Kenney doesn’t need assistance, but his soft palate — the fleshy, normally flexible area along the back of the roof of the mouth — remains paralyzed. He still wears the palatal lift to ensure his speech is clear.

In addition to the partial hearing loss, Kenney’s double vision persists, although, as he puts it, “I’m so used to it now, I don’t really know anything different.” And he has cardiovascular and respiratory complications, as well as sleep apnea.

“He’s a resilient guy,” says Sean’s dad. “These issues remain, but he’s moved forward.”

Forward, indeed. At his post in Beirut, the man who not so long ago couldn’t eat or swallow is literally savoring life now, relishing a rich Levantine cuisine that includes manousheh — a pizzalike breakfast dish — as well as fresh hummus, meats and bread.

He carries an athletic frame and broad smile, not to mention that effervescent optimism. He credits the tumor ordeal and St. Jude with helping him realize how precious life is, and how it should be lived to the fullest.

Sean visits a Syrian family

As part of his work in Lebanon, Sean visits with a Syrian family supported by Caritas' programming in the Beqaa Valley.  

During his treatment, Kenney discovered that, like Danny Thomas, he’s inspired by St.
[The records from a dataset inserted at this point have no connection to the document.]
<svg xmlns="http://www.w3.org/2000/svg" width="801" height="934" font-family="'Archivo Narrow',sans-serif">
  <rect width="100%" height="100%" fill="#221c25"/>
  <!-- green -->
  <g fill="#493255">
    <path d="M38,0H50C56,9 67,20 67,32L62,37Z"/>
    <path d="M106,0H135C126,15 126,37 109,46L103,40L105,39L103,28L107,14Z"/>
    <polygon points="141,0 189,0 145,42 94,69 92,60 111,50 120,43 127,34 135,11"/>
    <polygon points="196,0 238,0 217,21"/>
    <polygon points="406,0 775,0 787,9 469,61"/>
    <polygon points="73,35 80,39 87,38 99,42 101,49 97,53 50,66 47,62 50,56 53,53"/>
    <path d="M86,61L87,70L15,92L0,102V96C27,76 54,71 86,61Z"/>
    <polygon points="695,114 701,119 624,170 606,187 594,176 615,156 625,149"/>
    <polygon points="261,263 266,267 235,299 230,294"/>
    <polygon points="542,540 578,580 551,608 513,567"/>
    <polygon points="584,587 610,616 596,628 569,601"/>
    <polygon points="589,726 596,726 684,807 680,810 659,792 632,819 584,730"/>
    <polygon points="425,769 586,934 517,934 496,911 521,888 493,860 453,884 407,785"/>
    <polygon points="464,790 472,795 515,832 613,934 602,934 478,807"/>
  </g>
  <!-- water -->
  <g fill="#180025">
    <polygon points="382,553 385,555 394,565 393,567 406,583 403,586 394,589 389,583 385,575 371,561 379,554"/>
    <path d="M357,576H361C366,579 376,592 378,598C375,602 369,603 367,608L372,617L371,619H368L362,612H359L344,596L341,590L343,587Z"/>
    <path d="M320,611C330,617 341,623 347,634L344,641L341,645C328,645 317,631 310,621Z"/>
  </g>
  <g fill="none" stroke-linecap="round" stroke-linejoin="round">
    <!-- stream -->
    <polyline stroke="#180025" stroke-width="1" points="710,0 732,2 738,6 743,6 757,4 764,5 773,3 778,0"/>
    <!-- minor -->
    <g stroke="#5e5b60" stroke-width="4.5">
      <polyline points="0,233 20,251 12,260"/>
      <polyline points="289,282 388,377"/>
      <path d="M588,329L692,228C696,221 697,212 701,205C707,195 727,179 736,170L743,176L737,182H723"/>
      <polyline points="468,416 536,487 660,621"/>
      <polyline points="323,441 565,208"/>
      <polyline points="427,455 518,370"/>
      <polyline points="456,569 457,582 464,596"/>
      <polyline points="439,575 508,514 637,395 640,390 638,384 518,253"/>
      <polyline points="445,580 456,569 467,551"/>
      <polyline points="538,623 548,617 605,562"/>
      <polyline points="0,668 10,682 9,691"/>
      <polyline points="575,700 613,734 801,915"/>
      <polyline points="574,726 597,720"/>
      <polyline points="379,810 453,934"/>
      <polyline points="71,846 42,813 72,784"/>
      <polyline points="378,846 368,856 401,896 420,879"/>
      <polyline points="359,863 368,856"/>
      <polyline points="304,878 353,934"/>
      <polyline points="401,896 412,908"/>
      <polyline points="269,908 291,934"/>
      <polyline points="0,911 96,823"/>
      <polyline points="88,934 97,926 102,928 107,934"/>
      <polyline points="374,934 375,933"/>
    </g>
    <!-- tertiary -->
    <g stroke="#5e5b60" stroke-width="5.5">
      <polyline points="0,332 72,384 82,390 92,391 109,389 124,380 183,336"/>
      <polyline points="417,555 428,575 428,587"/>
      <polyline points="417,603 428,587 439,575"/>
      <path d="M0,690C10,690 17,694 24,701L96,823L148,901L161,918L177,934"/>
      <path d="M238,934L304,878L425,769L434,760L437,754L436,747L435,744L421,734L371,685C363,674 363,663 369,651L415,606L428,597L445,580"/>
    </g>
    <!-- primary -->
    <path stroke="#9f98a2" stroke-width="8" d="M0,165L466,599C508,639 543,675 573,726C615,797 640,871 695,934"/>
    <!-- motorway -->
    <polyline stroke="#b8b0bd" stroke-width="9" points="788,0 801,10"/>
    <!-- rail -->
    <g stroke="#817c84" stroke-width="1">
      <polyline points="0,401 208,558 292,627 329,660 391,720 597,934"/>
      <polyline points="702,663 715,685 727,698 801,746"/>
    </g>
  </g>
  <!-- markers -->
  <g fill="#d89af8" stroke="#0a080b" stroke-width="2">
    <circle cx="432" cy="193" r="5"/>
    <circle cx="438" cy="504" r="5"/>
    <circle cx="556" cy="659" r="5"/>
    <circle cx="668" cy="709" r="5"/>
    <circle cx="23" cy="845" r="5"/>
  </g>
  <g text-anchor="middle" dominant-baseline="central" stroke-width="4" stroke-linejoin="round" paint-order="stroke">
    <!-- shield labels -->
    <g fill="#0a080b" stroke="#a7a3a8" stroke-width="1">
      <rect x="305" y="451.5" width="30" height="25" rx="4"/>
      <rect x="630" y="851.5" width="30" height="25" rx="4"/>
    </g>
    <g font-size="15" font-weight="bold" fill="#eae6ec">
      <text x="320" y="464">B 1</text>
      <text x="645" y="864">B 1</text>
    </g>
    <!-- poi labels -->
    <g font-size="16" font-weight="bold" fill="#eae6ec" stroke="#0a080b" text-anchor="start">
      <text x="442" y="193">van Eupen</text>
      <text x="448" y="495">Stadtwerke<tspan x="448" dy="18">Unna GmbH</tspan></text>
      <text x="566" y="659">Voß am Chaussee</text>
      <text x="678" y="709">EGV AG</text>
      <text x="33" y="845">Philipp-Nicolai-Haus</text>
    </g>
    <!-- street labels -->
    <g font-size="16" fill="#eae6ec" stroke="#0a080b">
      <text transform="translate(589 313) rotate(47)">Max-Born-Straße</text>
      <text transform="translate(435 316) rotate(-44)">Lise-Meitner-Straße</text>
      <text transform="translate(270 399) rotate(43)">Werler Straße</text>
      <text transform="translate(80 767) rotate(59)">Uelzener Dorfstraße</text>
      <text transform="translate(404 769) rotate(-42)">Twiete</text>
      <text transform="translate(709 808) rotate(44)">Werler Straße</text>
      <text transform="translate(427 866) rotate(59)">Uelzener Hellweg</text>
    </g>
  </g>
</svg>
Jude Thaddeus, patron saint of hopeless causes. His main memory of the hospital founded by Thomas is the hope it exuded for patients and families alike.

“That has always stuck with me,” he says. “Where the world sees a hopeless cause, there’s always hope.”

He took that hope and passed it on to others.

Kenney sees the same hope and faith among the Syrian refugees. Despite the conditions they face, their cries of Ahamdulillah (“Praise be to God”) and Inshallah (“If God wills it”) continually echo through the narrow streets of Beirut.

“They’ve all overcome a lot of challenges and are truly resilient people,” Kenney says.

He’s referring to the refugees, but he very well could be describing himself.